Presto as a Service

Qubole provides Presto as a service for fast, inexpensive, and scalable data processing.

Note

For the latest information on QDS support for Presto, see QDS Components: Supported Versions and Cloud Platforms.

Supported Data Formats

Presto supports the following data formats:

  • Hive tables in the Cloud and HDFS.
  • Delimited, CSV, RCFile, JSON, SequenceFile, ORC, Avro, and Parquet. Other file formats are also supported by adding relevant jars to Presto through the Presto Server Bootstrap.
  • Data-compressed using GZIP.
  • Hive ACID tables is currently supported in Presto version 317 (beta). For more information, see Using ACID Tables in Presto.

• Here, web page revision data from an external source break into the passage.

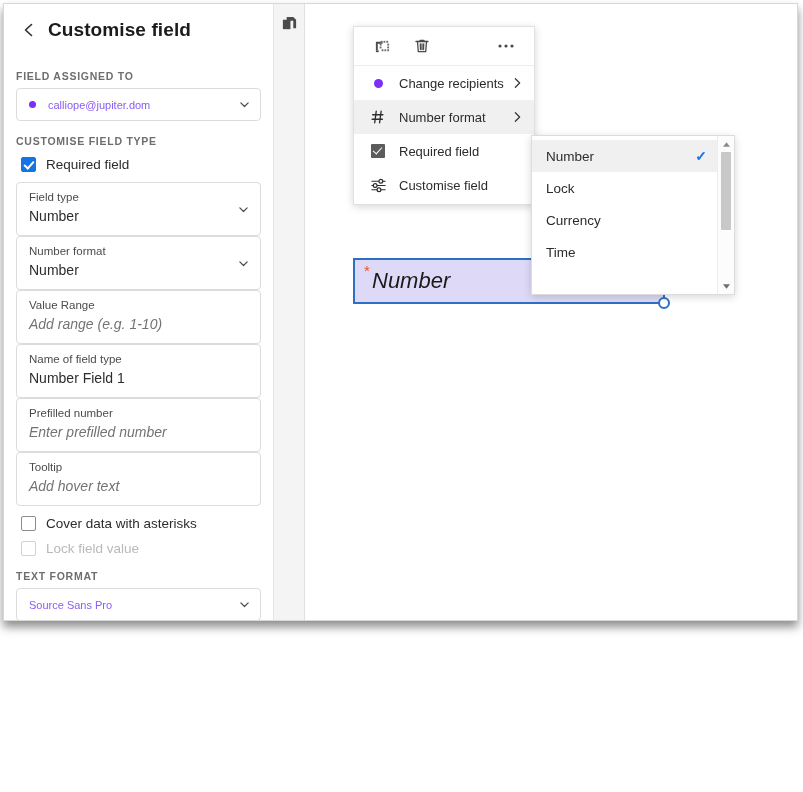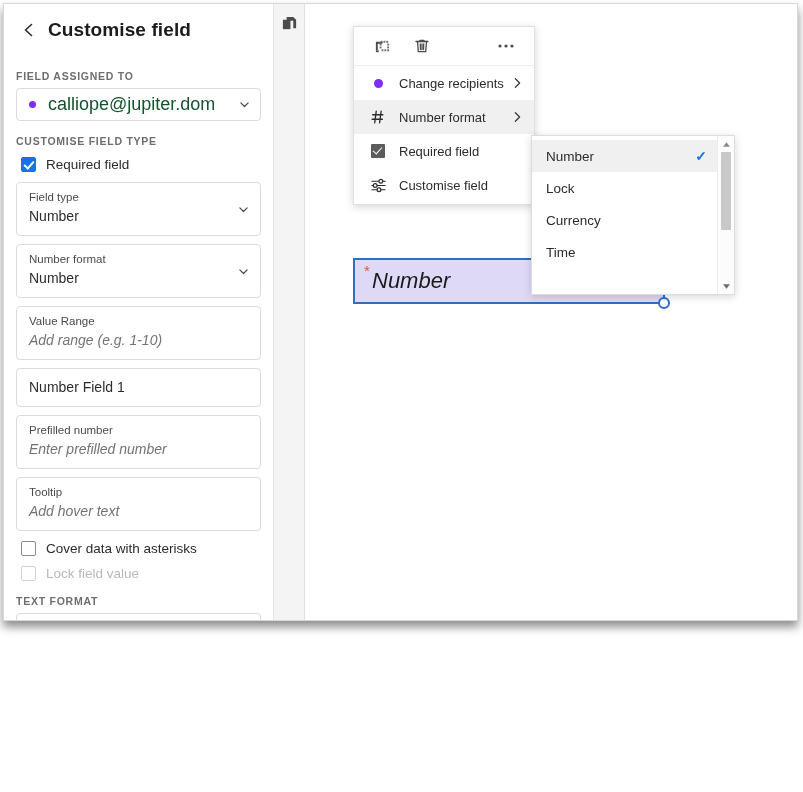"calliope@jupiter.dom" .select-box .val { color: #14532d -> #8b5cf6; font-size: 18px -> 11px }
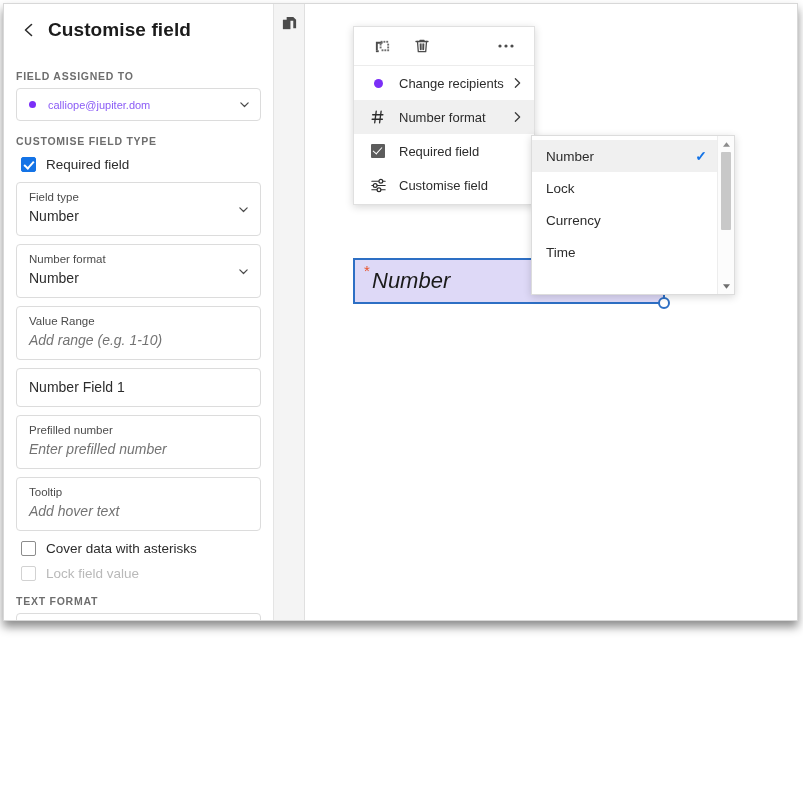"Field type" .field-box { margin-bottom: 8px -> none }
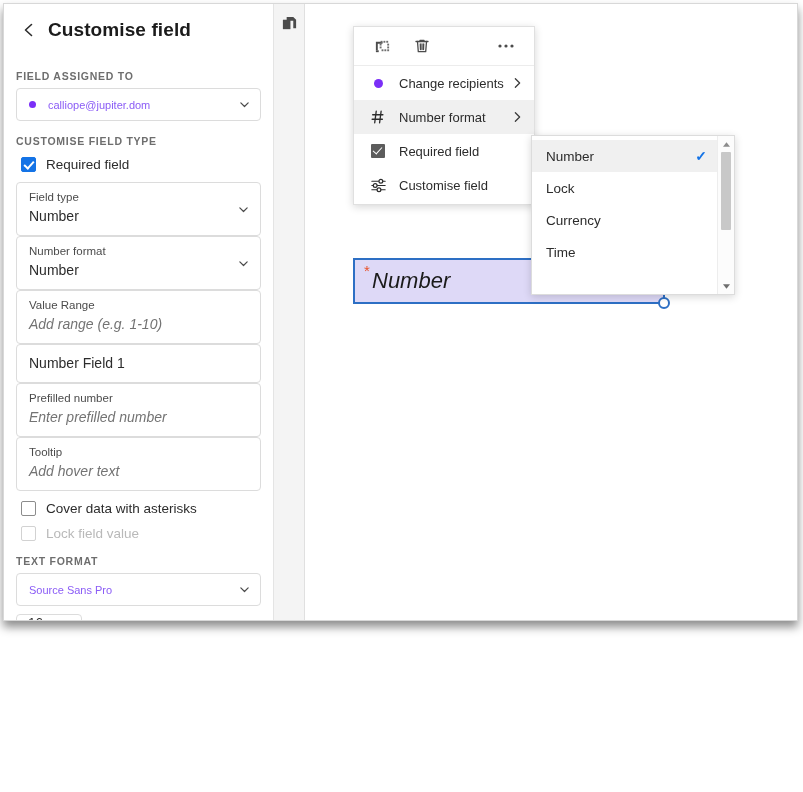"Name of field type" div.fb-label { html: none -> <div>Name of field type</div> }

Advantages of QDS Presto Clusters

  • You can optimize your clusters by choosing the instance type most suitable to your workload.
  • You can launch clusters in any region or location.
  • QDS provides Cloud-specific optimizations.
  • By default, QDS automatically terminates idle clusters to save cost.
  • QDS starts clusters only when necessary– when a query is run and no Presto cluster is running; otherwise QDS reuses a cluster that is already running.
  • Autoscaling continuously adjusts the cluster size to the Presto workload.
  • You can configure the amount of cluster memory allocated for Presto.

A Better User Experience

  • Multiple QDS users can submit queries to the same Presto cluster.
  • Query logs and results are always available (use the History tab on the Analyze page of the QDS UI).
  • QDS provides detailed execution metrics for each Presto query.
  • Users can create workflows that combine Hadoop jobs, Hive queries, and Presto queries.

Security

QDS can provide table-level security for Hive tables accessed via Presto; to enable it, set hive.security to sql-standard in catalog/hive.properties. See Understanding Qubole Hive Authorization for more information.